#amaç

On altı yaşımdayken birdenbire sözcüklerin salt tadını, başka deyişle, sözcüklerin sesleriyle çağrışımlarını keşfettim … Para kazanmak gereksinimini bir yana bırakırsak, düzyazı için gerekli olan en az dört ana yazma nedeni (salt bencillik, estetik merak, tarihsel dürtü, siyasal amaç) olduğunu sanıyorum.
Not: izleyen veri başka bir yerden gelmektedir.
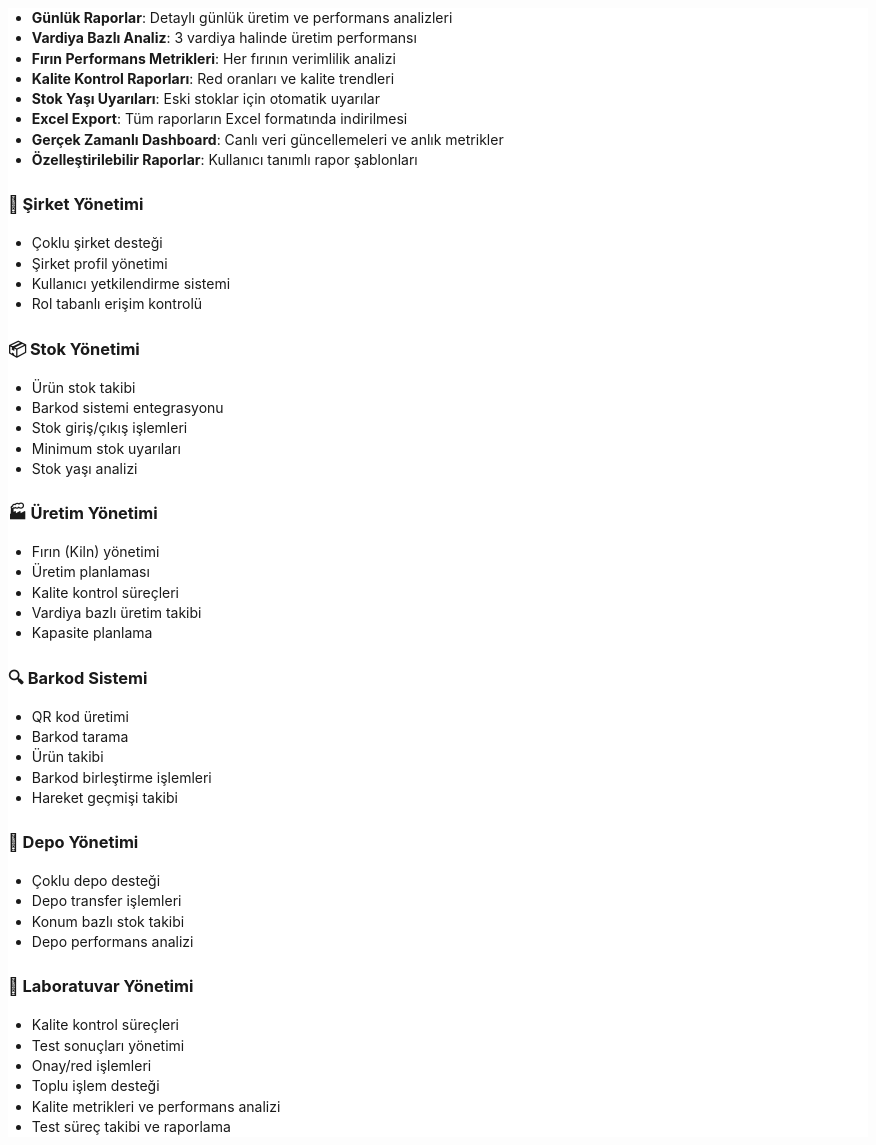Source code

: -   **Günlük Raporlar**: Detaylı günlük üretim ve performans analizleri
-   **Vardiya Bazlı Analiz**: 3 vardiya halinde üretim performansı
-   **Fırın Performans Metrikleri**: Her fırının verimlilik analizi
-   **Kalite Kontrol Raporları**: Red oranları ve kalite trendleri
-   **Stok Yaşı Uyarıları**: Eski stoklar için otomatik uyarılar
-   **Excel Export**: Tüm raporların Excel formatında indirilmesi
-   **Gerçek Zamanlı Dashboard**: Canlı veri güncellemeleri ve anlık metrikler
-   **Özelleştirilebilir Raporlar**: Kullanıcı tanımlı rapor şablonları

### 🏢 Şirket Yönetimi

-   Çoklu şirket desteği
-   Şirket profil yönetimi
-   Kullanıcı yetkilendirme sistemi
-   Rol tabanlı erişim kontrolü

### 📦 Stok Yönetimi

-   Ürün stok takibi
-   Barkod sistemi entegrasyonu
-   Stok giriş/çıkış işlemleri
-   Minimum stok uyarıları
-   Stok yaşı analizi

### 🏭 Üretim Yönetimi

-   Fırın (Kiln) yönetimi
-   Üretim planlaması
-   Kalite kontrol süreçleri
-   Vardiya bazlı üretim takibi
-   Kapasite planlama

### 🔍 Barkod Sistemi

-   QR kod üretimi
-   Barkod tarama
-   Ürün takibi
-   Barkod birleştirme işlemleri
-   Hareket geçmişi takibi

### 🏪 Depo Yönetimi

-   Çoklu depo desteği
-   Depo transfer işlemleri
-   Konum bazlı stok takibi
-   Depo performans analizi

### 🔬 Laboratuvar Yönetimi

-   Kalite kontrol süreçleri
-   Test sonuçları yönetimi
-   Onay/red işlemleri
-   Toplu işlem desteği
-   Kalite metrikleri ve performans analizi
-   Test süreç takibi ve raporlama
Bunlar her yazarda değişik ölçülerde bulunur ve bu oranlar yazarın içinde yaşadığı çevreye göre zaman zaman değişir.

Sanatın siyasetle hiçbir ilişkisi olmaması gerektiği düşüncesinin ta kendisi siyasal bir tutumdur… Geçmişteki yaptıklarıma baktığımda, siyasal bir amaçtan yoksun olduğum her durumda, cansız kitaplar yazdığımı, dokunaklı bölümlerin gösterişine kapıldığımı, anlamsız tümceler, süslü nitelemeler kullandığımı ve yapıtı genel olarak ipe sapa gelmez şeylerle doldurduğumu görüyorum.

Her deniz teknesinin olduğu gibi, herkesin de bir pusulası vardır. Bu pusulanın ibreleri çeşitli yönleri gösterir. Kiminde banka hesabını, kiminde çıkar sağlamayı, kiminde koltuk hırsını, kiminde ün salmayı... Benim pusulamın ibresi hep tiyatro sevgisini gösterir.